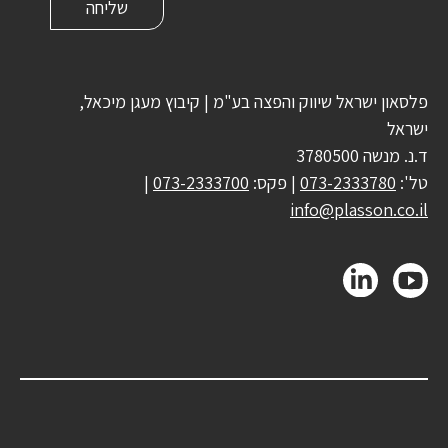
פלסאון ישראל שיווק והפצה בע"מ | קיבוץ מעגן מיכאל,
ישראל
ד.נ. מנשה 3780500
טל':
073-2333780
| פקס:
073-2333700
|
info@plasson.co.il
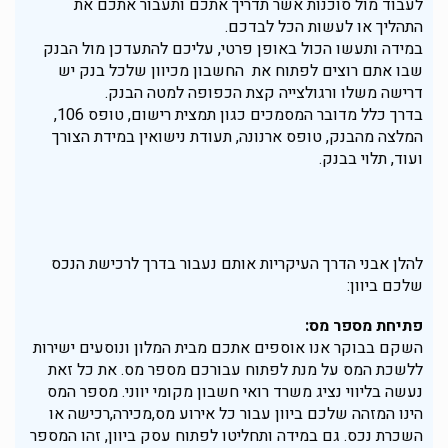
לעבוד מול סוכנות אשר תדריך אתכם ותעבור אתכם את
התהליך או לעשות הכל לבדכם.
במידה ותעשו הכול באופן פרטי, עליכם להתעדכן מול הבנק
שבו אתם רוצים לפתוח את החשבון מכיוון שלכל בנק יש
דרישה משלו ורגולצייה קצת הכפופה למטה הבנק.
בדרך כלל מדובר המסמכים כגון תמצית רישום, טופס 106,
המלצה מהבנק, טופס ארנונה, תעודת נישואין במידת הצורך
ועוד, תלוי בבנק.
להלן אבני הדרך העיקריות אותם נעבור בדרך לרכישת הנכס
שלכם ביוון:
פתיחת מספר מס:
השקם בבוקר אנו אוספים אתכם מבית המלון ונוסעים ישירות
ללשכת המס על מנת לפתוח עבורכם מספר מס. את כל זאת
נעשה בליווי נציג משרד רואי חשבון מקומי יווני. מספר המס
הינו המזהה שלכם ביוון עבור כל אירוע מס,מכירה,רכישה או
השכרת נכס. גם במידה ותחליטו לפתוח עסק ביוון, זהו המספר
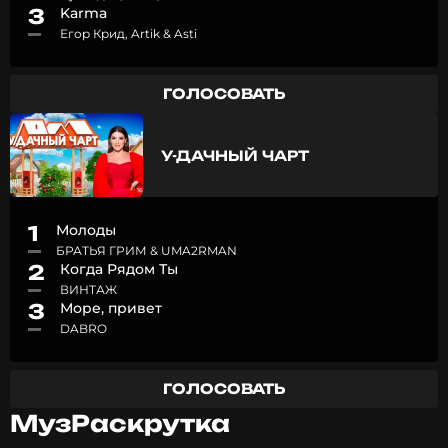
3
Karma
Егор Крид, Artik & Asti
ГОЛОСОВАТЬ
У-ДАЧНЫЙ ЧАРТ
1
Молоды
БРАТЬЯ ГРИМ & UMA2RMAN
2
Когда Рядом Ты
ВИНТАЖ
3
Море, привет
DABRO
ГОЛОСОВАТЬ
МузРаскрутка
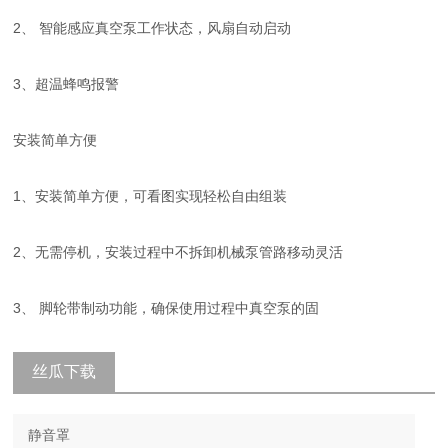
2、 智能感应真空泵工作状态，风扇自动启动
3、超温蜂鸣报警
安装简单方便
1、安装简单方便，可看图实现轻松自由组装
2、无需停机，安装过程中不拆卸机械泵管路移动灵活
3、 脚轮带制动功能，确保使用过程中真空泵的固
丝瓜下载
app污最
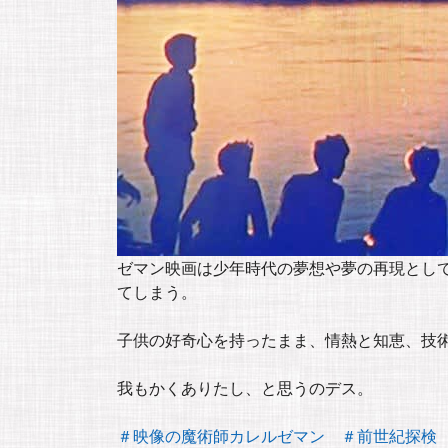
ゼマン映画は少年時代の夢想や夢の再現とし
てしまう。
子供の好奇心を持ったまま、情熱と知恵、技
我もかくありたし、と思うのデス。
＃映像の魔術師カレルゼマン
＃前世紀探検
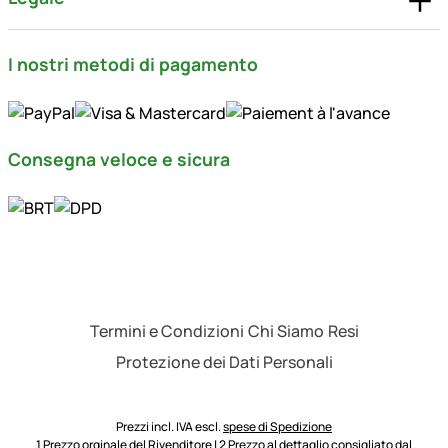
I nostri metodi di pagamento
Consegna veloce e sicura
Termini e Condizioni
Chi Siamo
Resi
Protezione dei Dati Personali
Prezzi incl. IVA escl.
spese di Spedizione
1 Prezzo orginale del Rivenditore | 2 Prezzo al dettaglio consigliato dal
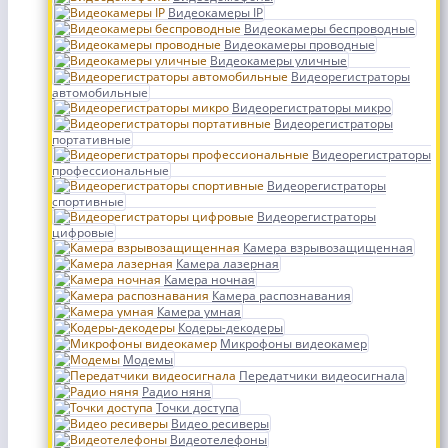
Видеокамеры IP
Видеокамеры беспроводные
Видеокамеры проводные
Видеокамеры уличные
Видеорегистраторы
автомобильные
Видеорегистраторы микро
Видеорегистраторы
портативные
Видеорегистраторы
профессиональные
Видеорегистраторы
спортивные
Видеорегистраторы
цифровые
Камера взрывозащищенная
Камера лазерная
Камера ночная
Камера распознавания
Камера умная
Кодеры-декодеры
Микрофоны видеокамер
Модемы
Передатчики видеосигнала
Радио няня
Точки доступа
Видео ресиверы
Видеотелефоны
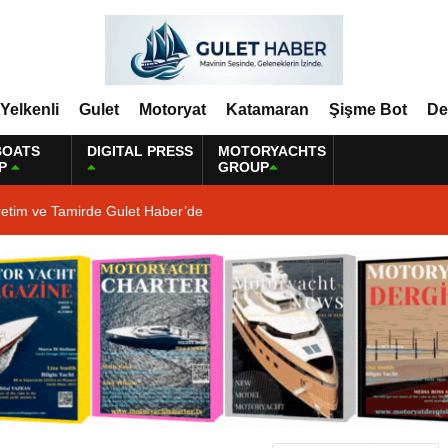
Yelkenli
Gulet
Motoryat
Katamaran
Şişme Bot
De
BOATS
DIGITAL PRESS
MOTORYACHTS
P
GROUP
retim ve Tamirde Gulet Haber’de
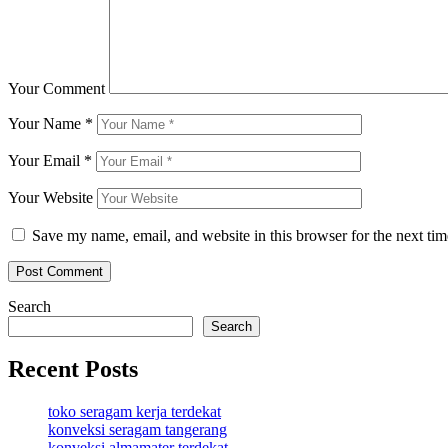
Your Comment
Your Name
*
Your Email
*
Your Website
Save my name, email, and website in this browser for the next ti
Search
Search
Recent Posts
toko seragam kerja terdekat
konveksi seragam tangerang
konveksi almamater terdekat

= = = = = = =

• _What you should do_
Set down the records above word for word, from their start through the line that contains "1 Prezzo orginale", and omit the picture lines.

• _Result_
פלסאון ישראל שיווק והפצה בע"מ | קיבוץ מעגן מיכאל,
ישראל
ד.נ. מנשה 3780500
טל':
073-2333780
| פקס:
073-2333700
|
info@plasson.co.il
לעבוד מול סוכנות אשר תדריך אתכם ותעבור אתכם את
התהליך או לעשות הכל לבדכם.
במידה ותעשו הכול באופן פרטי, עליכם להתעדכן מול הבנק
שבו אתם רוצים לפתוח את החשבון מכיוון שלכל בנק יש
דרישה משלו ורגולצייה קצת הכפופה למטה הבנק.
בדרך כלל מדובר המסמכים כגון תמצית רישום, טופס 106,
המלצה מהבנק, טופס ארנונה, תעודת נישואין במידת הצורך
ועוד, תלוי בבנק.
להלן אבני הדרך העיקריות אותם נעבור בדרך לרכישת הנכס
שלכם ביוון:
פתיחת מספר מס:
השקם בבוקר אנו אוספים אתכם מבית המלון ונוסעים ישירות
ללשכת המס על מנת לפתוח עבורכם מספר מס. את כל זאת
נעשה בליווי נציג משרד רואי חשבון מקומי יווני. מספר המס
הינו המזהה שלכם ביוון עבור כל אירוע מס,מכירה,רכישה או
השכרת נכס. גם במידה ותחליטו לפתוח עסק ביוון, זהו המספר
3
Karma
Егор Крид, Artik & Asti
ГОЛОСОВАТЬ
У-ДАЧНЫЙ ЧАРТ
1
Молоды
БРАТЬЯ ГРИМ & UMA2RMAN
2
Когда Рядом Ты
ВИНТАЖ
3
Море, привет
DABRO
ГОЛОСОВАТЬ
МузРаскрутка
2、 智能感应真空泵工作状态，风扇自动启动
3、超温蜂鸣报警
安装简单方便
1、安装简单方便，可看图实现轻松自由组装
2、无需停机，安装过程中不拆卸机械泵管路移动灵活
3、 脚轮带制动功能，确保使用过程中真空泵的固
丝瓜下载
app污最
ゼマン映画は少年時代の夢想や夢の再現とし
てしまう。
子供の好奇心を持ったまま、情熱と知恵、技
我もかくありたし、と思うのデス。
＃映像の魔術師カレルゼマン
＃前世紀探検
I nostri metodi di pagamento
Consegna veloce e sicura
Termini e Condizioni
Chi Siamo
Resi
Protezione dei Dati Personali
Prezzi incl. IVA escl.
spese di Spedizione
1 Prezzo orginale del Rivenditore | 2 Prezzo al dettaglio consigliato dal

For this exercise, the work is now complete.